On a pu comparer ce Prix au Goncourt des Lycéens mais il est bien plus que cela. Si tout lycéen sait a priori ce qu’est un roman, les musiques qu’il va découvrir à cette occasion sont, au sens le plus étymologique, inouïes. Ces lycéens ont de la chance. Il ne manque pas d’adultes, même assez cultivés, totalement ignorants de tout le mouvement musical contemporain. Les élèves qui auront participé au Prix n’auront pas ces ignorances. Mieux, ils éprouvent chaque année de réels enthousiasmes. Les professeurs qui guident les lycéens et les compositeurs qui viennent à la rencontre des classes peuvent en témoigner, la découverte des œuvres cause des surprises, des prises de position, des bravos et des « non, merci » mais surtout, elle affûte l’ouïe. Là où des musiques trop connues ou trop prévisibles peuvent être perçues superficiellement, les musiques en jeu dans le Grand Prix Lycéen des Compositeurs doivent être entendues et écoutées (vraiment écoutées) naïvement PUIS de manière analytique. Et dans leur grande diversité, les musiques que propose le Grand Prix Lycéen des Compositeurs sont susceptibles d’ouvrir les oreilles. Et au-delà, l’esprit. Ce sont des musiques de questionnement. Pourquoi Édith Canat de Chizy emprunte-t-elle son titre à René Char ? Pourquoi Aurélien Dumont cite-t-il Jean-Philippe Rameau ? Quel rapport Francesco Filidei entretient-il avec Puccini dont la musique ressemble si peu à la sienne ? Comment Philippe Hurel traite-t-il le texte de Cantus ? Comment Philippe Leroux intègre-t-il la musique de Guillaume de Machaut à la sienne ? En écrivant un concerto, Baptiste Trotignon entend-il faire revivre une forme ancienne ? Que de questions !

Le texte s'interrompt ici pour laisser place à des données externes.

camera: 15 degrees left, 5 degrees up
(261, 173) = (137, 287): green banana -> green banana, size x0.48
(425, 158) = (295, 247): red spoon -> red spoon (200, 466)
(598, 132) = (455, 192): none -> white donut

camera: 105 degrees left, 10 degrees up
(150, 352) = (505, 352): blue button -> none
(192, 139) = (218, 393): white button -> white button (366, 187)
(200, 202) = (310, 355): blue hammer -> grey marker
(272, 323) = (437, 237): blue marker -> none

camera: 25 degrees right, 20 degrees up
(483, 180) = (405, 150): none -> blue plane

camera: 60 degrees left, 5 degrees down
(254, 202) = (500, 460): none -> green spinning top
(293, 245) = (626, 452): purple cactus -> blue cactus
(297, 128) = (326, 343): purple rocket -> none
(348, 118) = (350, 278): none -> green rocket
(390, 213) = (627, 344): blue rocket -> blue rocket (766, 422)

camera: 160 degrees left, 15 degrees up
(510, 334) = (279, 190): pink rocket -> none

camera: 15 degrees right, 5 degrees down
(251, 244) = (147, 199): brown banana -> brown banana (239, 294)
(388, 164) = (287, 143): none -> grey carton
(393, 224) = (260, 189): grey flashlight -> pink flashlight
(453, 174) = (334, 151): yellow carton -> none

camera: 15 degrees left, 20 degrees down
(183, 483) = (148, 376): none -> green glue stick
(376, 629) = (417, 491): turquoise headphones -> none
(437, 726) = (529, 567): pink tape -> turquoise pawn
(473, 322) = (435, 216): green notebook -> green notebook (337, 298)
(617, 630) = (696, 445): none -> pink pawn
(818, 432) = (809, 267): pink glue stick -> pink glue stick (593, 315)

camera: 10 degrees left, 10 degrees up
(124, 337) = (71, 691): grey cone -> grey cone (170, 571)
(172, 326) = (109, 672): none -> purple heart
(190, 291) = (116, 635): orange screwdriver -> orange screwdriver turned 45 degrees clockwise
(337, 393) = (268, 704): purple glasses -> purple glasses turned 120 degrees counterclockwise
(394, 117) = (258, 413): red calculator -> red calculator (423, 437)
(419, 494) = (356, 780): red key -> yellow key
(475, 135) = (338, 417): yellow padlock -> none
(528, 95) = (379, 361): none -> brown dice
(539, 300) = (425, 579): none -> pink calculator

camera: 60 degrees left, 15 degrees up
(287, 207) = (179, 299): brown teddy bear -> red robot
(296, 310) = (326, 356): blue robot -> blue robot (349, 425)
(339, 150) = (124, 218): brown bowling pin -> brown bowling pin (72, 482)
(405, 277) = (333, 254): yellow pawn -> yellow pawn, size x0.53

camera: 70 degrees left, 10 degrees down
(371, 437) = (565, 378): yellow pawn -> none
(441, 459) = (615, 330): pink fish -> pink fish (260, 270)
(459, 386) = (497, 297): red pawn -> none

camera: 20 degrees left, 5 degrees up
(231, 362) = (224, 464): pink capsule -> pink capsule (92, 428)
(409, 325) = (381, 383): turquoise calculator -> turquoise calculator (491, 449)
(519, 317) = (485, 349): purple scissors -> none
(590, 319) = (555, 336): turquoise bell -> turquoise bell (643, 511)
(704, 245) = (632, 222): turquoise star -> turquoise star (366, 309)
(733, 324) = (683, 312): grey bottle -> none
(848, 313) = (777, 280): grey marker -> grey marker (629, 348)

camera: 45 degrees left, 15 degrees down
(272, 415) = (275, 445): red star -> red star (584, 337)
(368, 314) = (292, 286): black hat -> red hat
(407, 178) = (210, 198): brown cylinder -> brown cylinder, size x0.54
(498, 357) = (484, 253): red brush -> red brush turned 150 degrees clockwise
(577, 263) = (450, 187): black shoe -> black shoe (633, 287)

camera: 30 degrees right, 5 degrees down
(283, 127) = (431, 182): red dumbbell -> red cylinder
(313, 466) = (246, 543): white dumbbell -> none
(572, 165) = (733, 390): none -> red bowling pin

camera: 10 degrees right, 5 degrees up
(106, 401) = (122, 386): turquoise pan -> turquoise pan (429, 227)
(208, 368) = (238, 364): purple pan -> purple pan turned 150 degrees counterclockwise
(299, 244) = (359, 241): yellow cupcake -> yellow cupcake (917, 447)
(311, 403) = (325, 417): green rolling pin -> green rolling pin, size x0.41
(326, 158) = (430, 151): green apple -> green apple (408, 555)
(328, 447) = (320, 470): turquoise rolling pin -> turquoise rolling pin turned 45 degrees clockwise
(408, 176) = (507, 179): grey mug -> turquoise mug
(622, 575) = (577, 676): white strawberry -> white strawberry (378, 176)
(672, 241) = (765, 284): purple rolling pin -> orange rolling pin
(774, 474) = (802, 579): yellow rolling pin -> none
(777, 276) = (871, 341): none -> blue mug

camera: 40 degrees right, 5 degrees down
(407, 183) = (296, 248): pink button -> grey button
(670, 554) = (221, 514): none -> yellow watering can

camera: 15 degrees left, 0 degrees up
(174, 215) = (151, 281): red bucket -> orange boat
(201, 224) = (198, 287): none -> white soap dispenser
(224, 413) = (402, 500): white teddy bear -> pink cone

L’essentiel est que l’audition permette aux élèves d’aller plus loin dans la découverte des sons inattendus d’un art en perpétuel renouvellement.
Jacques Bonnaure
Le Comité de sélection du 18ème Grand Prix Lycéen des Compositeurs s'est réuni le mercredi 15 septembre 2016 dans les locaux de Musique Nouvelle en Liberté; il était composé de :
Textes de Jacques Bonnaure
Œuvre sélectionnée : Different Spaces, concerto pour piano et orchestre - 1er mouvement "Moderato tranquillo"
Durée : 12'21
Année de composition : 2012
Création : novembre 2012
Interprètes : Nicholas Angelich (piano), Orchestre National Bordeaux-Aquitaine, direction Paul Daniel
Disque : Different Spaces
Label : CD Naïve (V5382)
Plage : n°1
Partition : Éditions Durand (cliquer ici pour consulter la partition)
Avec le soutien de la Fondation BNP Paribas
Surtout connu comme pianiste de jazz, Baptiste Trotignon a souhaité faire un écart par rapport à son champ d’action habituel en composant un concerto, forme traditionnelle ayant « pignon sur rue », comme s’il voulait se confronter aux formes et à la syntaxe de la tradition classique, les « maîtres européens, compositeurs et créateurs d’univers qui (l)’ont nourri, inspiré et fait rêver, …une façon de (s)e sentir proche d’eux, de marcher avec eux, d’apprendre à parler la même langue ». Le compositeur remarque d’ailleurs que Different Spaces est né de la rencontre du compositeur et de son interprète, Nicholas Angelich. Le titre se réfère au compositeur « minimaliste » américain Steve Reich (auteur de Different Trains), dont l’influence est d’emblée repérable (mais elle n’est pas la seule, on pourrait y entendre aussi des influences d’Europe orientale, et de discrets saluts à la tradition debussyste). Il en ressort une structure en deux fois deux mouvements (comme dans le Quatrième Concerto de Saint-Saëns !), clairement lisible, et incontestablement séduisante. |
Après avoir essayé le violon, Baptiste Trotignon se dirige naturellement vers le piano. Il rejoint le Conservatoire de Nantes à neuf ans, où il obtient des Prix de piano et d’écriture. Il découvre le jazz en autodidacte et interprète le rôle de Rydell, un jeune pianiste de jazz, dans le film Le Nouveau Monde réalisé par Alain Corneau en 1995.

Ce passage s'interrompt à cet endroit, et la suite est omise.